A few days after reports surfaced that the team was nursing gigantic financial losses from 2020, and that the team was looking to get Segura's $14 million deal off the books, another report came out Sunday and this one is downright alarming.
The Philadelphia Phillies have communicated to other teams that they are facing a financial crunch and are open to offers for their second-highest-paid player, starting pitcher Zack Wheeler, according to sources. [ESPN]
UPDATE [1:30 p.m.] — A few hours after publishing the piece, ESPN added a note from the Phillies front office that will be reassuring to many:
Through a team spokesperson, Phillies managing partner John Middleton and team president Andy MacPhail indicated that the idea that the Phillies are shopping Wheeler is categorically untrue.
Yes, that's right, a few months after Wheeler pitched well enough to get Cy Young votes in his first year as a Phillie, he may be on his way out of town. Rumors are everywhere, and even Aaron Nola is not immune, as teams like the World Series winning Dodgers are viewing the Phillies as sellers.
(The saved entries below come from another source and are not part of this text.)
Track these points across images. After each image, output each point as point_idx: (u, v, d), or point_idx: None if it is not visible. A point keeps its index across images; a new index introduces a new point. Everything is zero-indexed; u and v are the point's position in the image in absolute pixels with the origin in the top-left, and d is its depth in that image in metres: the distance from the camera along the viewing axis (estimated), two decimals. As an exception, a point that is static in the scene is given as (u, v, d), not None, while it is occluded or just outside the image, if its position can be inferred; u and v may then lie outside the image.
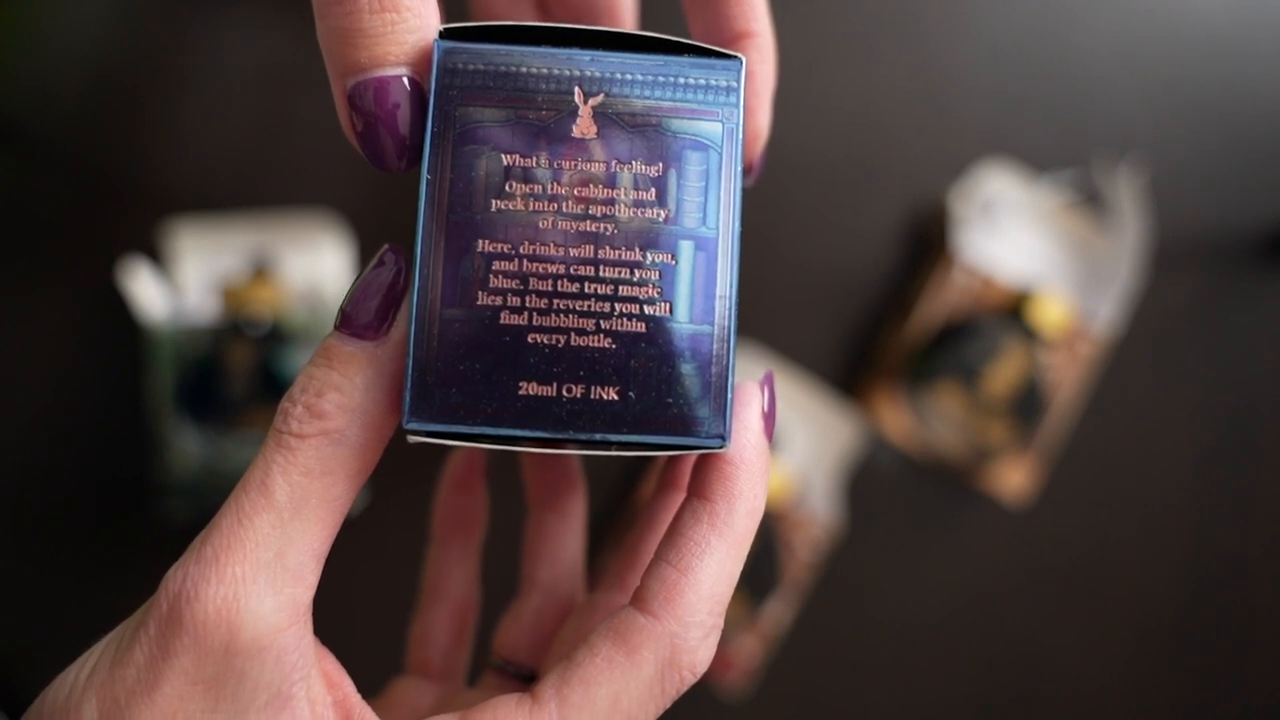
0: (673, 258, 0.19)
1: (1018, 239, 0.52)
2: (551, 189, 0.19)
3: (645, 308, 0.19)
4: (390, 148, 0.19)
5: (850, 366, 0.52)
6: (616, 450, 0.19)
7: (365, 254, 0.50)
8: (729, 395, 0.19)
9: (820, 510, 0.50)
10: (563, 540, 0.26)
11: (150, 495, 0.48)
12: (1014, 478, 0.51)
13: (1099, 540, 0.52)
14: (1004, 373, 0.50)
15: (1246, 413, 0.53)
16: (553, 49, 0.19)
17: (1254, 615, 0.52)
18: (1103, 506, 0.52)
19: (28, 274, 0.49)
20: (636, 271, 0.19)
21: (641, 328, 0.19)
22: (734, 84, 0.19)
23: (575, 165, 0.19)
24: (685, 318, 0.19)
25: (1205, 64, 0.54)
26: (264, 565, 0.18)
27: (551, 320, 0.19)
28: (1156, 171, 0.53)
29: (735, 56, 0.19)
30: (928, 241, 0.52)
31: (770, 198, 0.52)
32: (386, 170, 0.19)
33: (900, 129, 0.52)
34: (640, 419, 0.19)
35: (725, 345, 0.19)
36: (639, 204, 0.19)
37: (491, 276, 0.19)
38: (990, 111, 0.53)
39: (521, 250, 0.19)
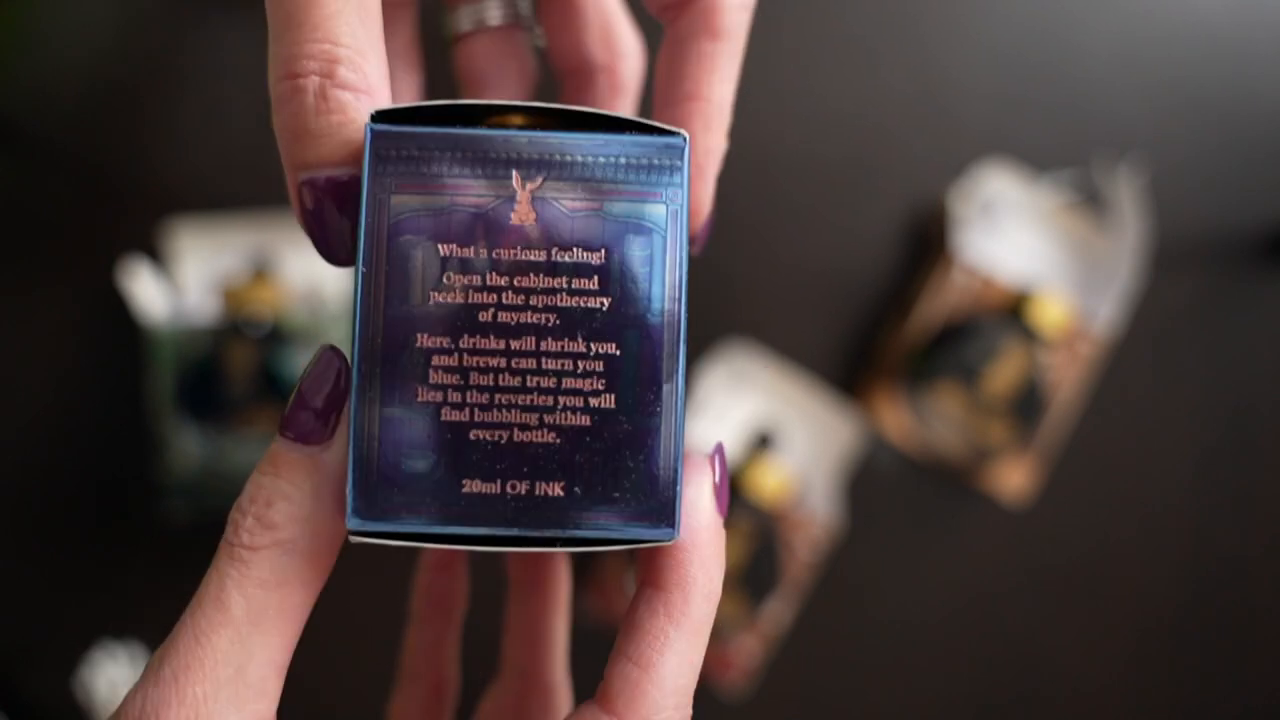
0: (617, 347, 0.18)
1: (1018, 239, 0.52)
2: (490, 279, 0.18)
3: (589, 400, 0.18)
4: (335, 245, 0.19)
5: (850, 366, 0.52)
6: (562, 547, 0.18)
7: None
8: (678, 488, 0.18)
9: (820, 510, 0.50)
10: (542, 621, 0.26)
11: (150, 495, 0.48)
12: (1014, 478, 0.51)
13: (1099, 540, 0.52)
14: (1004, 373, 0.50)
15: (1246, 413, 0.53)
16: (489, 131, 0.18)
17: (1254, 615, 0.52)
18: (1103, 506, 0.52)
19: (28, 274, 0.49)
20: (580, 363, 0.18)
21: (585, 421, 0.18)
22: (678, 163, 0.18)
23: (514, 254, 0.18)
24: (631, 409, 0.18)
25: (1205, 64, 0.54)
26: (225, 683, 0.18)
27: (493, 415, 0.18)
28: (1156, 171, 0.53)
29: (678, 133, 0.19)
30: (928, 241, 0.52)
31: (770, 198, 0.52)
32: (338, 266, 0.19)
33: (900, 130, 0.52)
34: (586, 515, 0.18)
35: (672, 434, 0.18)
36: (580, 292, 0.18)
37: (431, 372, 0.18)
38: (990, 112, 0.53)
39: (461, 344, 0.18)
A firesafe could be in the works for a team that was a small September collapse away — three years in a row — from being postseason contenders.
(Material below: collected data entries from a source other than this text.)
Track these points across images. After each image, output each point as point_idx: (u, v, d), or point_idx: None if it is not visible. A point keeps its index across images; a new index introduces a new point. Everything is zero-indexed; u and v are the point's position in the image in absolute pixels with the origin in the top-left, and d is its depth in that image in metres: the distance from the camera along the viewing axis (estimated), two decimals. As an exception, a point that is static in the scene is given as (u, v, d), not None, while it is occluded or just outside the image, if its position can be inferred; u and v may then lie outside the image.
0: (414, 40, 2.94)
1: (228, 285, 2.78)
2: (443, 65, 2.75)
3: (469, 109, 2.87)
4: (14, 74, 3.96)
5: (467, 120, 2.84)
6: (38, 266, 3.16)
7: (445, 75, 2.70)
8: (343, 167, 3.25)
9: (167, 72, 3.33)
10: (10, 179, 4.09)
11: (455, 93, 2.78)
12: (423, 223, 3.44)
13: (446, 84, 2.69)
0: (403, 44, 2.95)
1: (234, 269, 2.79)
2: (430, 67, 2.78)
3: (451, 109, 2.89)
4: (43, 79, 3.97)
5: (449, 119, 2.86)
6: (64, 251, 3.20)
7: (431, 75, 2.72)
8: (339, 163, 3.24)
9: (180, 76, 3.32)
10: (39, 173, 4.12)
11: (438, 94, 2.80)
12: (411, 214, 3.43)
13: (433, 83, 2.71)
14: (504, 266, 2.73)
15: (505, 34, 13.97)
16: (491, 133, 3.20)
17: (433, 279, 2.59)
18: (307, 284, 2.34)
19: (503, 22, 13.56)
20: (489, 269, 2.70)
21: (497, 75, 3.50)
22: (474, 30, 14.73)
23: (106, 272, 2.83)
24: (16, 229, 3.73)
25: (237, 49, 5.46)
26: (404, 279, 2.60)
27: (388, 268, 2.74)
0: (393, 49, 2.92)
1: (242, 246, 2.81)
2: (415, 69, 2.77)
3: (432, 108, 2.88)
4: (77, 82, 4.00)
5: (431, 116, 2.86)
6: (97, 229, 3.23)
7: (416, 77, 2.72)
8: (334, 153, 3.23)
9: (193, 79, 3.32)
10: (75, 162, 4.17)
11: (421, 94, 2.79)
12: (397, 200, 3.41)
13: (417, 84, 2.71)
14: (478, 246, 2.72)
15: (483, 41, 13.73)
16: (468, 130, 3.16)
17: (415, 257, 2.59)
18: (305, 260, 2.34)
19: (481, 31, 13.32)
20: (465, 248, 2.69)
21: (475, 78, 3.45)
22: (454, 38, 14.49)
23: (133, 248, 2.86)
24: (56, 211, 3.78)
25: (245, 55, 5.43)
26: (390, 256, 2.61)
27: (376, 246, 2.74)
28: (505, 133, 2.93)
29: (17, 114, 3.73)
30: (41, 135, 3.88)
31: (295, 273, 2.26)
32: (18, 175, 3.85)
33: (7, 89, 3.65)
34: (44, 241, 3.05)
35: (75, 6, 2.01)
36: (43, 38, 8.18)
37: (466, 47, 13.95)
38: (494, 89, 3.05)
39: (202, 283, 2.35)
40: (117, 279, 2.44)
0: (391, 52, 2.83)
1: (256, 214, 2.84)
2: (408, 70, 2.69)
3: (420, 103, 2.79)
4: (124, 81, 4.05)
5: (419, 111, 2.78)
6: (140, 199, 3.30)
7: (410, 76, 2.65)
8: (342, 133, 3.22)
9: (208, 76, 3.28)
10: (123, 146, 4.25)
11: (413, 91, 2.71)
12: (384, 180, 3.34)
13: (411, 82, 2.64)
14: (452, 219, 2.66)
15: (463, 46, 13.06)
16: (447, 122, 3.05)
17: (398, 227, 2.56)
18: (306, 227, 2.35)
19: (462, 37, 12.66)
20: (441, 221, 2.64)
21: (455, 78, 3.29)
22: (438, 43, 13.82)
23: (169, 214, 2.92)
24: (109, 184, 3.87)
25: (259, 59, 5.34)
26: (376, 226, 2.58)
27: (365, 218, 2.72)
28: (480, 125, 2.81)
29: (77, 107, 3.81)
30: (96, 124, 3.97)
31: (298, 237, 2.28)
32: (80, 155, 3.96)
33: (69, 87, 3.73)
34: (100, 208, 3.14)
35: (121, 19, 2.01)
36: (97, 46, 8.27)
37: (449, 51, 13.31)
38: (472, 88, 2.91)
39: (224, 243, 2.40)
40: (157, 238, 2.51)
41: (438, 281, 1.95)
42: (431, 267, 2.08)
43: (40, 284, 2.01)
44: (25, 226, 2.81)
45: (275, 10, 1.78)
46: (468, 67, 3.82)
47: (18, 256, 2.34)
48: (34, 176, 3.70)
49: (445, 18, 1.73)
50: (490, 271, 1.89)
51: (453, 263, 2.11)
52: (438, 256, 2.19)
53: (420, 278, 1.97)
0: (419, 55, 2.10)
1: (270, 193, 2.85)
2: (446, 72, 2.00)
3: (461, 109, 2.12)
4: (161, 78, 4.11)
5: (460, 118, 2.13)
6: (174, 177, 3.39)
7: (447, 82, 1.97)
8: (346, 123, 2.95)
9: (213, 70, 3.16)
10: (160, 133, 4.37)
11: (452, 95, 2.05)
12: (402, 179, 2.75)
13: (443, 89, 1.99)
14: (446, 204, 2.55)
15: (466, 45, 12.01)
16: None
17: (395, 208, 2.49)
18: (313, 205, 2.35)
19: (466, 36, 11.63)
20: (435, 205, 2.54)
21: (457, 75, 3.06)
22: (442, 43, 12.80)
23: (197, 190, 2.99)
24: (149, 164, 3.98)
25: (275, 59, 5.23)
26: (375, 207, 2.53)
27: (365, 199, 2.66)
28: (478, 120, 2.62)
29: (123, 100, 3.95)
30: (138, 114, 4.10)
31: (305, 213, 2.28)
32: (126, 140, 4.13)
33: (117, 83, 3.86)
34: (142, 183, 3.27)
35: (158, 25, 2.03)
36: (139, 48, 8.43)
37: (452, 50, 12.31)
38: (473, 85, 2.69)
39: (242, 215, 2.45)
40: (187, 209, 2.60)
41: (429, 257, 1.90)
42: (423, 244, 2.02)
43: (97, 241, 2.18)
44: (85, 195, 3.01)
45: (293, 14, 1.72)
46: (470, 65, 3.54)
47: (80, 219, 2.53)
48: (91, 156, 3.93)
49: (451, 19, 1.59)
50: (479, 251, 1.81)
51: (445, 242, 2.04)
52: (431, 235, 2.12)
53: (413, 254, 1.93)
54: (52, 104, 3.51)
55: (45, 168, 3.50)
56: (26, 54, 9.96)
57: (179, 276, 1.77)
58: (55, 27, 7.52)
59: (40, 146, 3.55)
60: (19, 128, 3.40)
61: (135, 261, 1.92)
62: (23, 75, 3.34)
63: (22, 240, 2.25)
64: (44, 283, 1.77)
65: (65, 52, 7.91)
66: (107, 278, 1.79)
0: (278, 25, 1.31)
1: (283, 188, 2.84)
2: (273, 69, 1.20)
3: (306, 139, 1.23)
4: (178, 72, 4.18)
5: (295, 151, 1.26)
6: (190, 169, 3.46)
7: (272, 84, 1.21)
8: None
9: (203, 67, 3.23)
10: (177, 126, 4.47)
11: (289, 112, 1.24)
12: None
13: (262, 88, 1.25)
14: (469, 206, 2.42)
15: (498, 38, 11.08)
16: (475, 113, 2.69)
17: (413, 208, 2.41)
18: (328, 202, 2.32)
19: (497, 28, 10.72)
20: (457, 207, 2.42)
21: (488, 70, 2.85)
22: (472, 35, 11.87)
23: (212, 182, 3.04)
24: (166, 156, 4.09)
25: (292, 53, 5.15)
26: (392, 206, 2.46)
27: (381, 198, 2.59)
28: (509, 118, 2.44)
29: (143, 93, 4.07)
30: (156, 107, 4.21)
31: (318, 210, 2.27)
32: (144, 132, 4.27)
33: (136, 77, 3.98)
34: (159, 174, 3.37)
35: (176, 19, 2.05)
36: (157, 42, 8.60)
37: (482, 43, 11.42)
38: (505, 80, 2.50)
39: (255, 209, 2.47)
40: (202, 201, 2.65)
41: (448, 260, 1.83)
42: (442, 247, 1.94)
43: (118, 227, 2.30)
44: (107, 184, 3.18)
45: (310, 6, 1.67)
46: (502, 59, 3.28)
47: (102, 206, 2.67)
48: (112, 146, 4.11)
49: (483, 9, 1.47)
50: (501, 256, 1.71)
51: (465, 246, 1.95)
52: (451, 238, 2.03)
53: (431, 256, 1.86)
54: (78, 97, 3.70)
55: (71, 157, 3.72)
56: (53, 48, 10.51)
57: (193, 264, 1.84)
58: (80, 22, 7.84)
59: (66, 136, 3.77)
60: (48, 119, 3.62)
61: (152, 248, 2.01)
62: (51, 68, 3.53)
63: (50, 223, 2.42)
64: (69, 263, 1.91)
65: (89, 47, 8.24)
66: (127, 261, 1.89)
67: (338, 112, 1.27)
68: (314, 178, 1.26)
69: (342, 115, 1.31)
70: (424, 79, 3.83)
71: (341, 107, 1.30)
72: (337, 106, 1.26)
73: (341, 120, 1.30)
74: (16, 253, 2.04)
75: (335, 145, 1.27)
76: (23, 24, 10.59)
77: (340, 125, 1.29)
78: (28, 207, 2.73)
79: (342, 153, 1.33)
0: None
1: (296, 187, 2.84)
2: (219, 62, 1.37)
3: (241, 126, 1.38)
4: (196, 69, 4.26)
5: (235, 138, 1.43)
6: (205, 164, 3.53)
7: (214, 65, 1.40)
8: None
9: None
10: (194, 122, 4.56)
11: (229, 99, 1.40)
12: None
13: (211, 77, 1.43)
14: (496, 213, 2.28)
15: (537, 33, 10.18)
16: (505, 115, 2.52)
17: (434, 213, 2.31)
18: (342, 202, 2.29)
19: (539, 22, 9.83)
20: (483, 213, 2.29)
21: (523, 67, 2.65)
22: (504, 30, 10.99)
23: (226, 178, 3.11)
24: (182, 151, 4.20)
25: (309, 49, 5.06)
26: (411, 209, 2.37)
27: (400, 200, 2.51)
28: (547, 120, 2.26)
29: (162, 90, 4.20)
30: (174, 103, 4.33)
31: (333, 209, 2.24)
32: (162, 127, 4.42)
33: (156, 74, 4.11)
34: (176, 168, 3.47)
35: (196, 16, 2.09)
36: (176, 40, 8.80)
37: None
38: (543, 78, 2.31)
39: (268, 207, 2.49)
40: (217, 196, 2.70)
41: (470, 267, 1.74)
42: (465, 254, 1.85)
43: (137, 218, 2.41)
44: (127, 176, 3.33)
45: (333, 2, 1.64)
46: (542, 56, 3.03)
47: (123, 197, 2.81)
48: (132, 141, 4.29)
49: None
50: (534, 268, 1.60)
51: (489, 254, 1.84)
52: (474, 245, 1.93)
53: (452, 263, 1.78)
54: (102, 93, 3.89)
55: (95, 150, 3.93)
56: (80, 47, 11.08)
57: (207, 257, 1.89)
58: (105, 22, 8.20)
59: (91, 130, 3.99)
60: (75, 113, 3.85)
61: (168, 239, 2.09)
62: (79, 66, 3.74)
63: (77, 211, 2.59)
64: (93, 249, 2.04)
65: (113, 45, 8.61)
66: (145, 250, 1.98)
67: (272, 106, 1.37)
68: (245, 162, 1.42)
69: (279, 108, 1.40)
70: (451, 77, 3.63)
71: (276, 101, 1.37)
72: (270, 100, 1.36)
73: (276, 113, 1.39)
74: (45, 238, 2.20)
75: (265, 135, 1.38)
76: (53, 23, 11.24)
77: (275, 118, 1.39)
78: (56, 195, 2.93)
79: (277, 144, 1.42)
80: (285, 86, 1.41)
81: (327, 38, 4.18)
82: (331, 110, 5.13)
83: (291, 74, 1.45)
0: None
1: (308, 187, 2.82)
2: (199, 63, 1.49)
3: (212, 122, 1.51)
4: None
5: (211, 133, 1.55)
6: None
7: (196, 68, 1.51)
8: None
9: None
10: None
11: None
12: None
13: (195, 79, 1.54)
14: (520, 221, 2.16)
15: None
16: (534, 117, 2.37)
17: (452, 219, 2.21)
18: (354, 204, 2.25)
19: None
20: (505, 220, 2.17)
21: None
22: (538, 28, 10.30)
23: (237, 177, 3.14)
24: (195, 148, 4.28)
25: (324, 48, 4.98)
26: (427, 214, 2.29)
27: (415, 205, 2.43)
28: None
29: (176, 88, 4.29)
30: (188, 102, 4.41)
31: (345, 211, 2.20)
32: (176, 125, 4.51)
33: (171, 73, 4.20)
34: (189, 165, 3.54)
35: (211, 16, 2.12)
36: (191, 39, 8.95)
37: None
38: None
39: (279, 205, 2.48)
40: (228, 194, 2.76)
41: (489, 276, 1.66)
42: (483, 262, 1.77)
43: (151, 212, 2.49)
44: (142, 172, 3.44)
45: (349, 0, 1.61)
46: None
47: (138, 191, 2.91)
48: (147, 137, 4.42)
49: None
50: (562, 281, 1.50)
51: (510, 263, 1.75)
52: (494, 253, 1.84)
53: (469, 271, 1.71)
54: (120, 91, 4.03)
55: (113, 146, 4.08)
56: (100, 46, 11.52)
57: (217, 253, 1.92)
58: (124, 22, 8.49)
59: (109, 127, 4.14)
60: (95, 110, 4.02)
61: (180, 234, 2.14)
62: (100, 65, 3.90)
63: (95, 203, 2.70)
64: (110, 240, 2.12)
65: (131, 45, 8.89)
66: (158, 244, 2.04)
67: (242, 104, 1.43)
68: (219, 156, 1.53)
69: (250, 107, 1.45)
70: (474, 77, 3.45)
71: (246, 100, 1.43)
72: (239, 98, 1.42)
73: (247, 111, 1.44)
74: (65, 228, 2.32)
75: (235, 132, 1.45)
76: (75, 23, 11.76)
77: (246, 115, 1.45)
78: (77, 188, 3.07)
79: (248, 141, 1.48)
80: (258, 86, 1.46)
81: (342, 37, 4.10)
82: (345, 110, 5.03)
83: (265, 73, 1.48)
Here's more from ESPN's Buster Olney, on why exactly this is happening:
Following the summer of games played without fans in the stands, the Phillies recently became the latest team to execute front-office layoffs, reportedly letting go of 80 employees. The Phillies demoted general manager Matt Klentak in the first days of October, and since then, have been in a deliberate search for someone to oversee the team's baseball operations department. Whoever move into that job -- former Diamondbacks GM Josh Byrnes is among the names being discussed -- may well be asked to make moves that are unpopular with fans, much in the way that Chaim Bloom did in Boston. Bloom's first major move was the trade of perennial All-Star Mookie Betts. [ESPN]
Is it possible that they move Segura or Wheeler and then use that cash to bring back J.T. Realmuto and build a contender with cheaper parts? Or will they sell their entire team for prospects and kick contention down the line even further?
Their farm system is far from being one of the best in the league and their roster was older than the average squad in 2020, so there is really no clear rebuilding path for a team that contains one of the more talented rosters in the sport.
One thing is sure to happen — Bryce Harper, who is just two years into his 13-year, $330 million deal that famously does not contain any kind of opt out — cannot be happy with what is happening behind the scenes. Whether he will be able to influence the team in any way is yet to be seen, but if Harper winds up demanding a trade before this volatile offseason is through, things will likely be at rock bottom for a Phillies fan base that hasn't rooted on a winning team since Barack Obama's first term in 2011.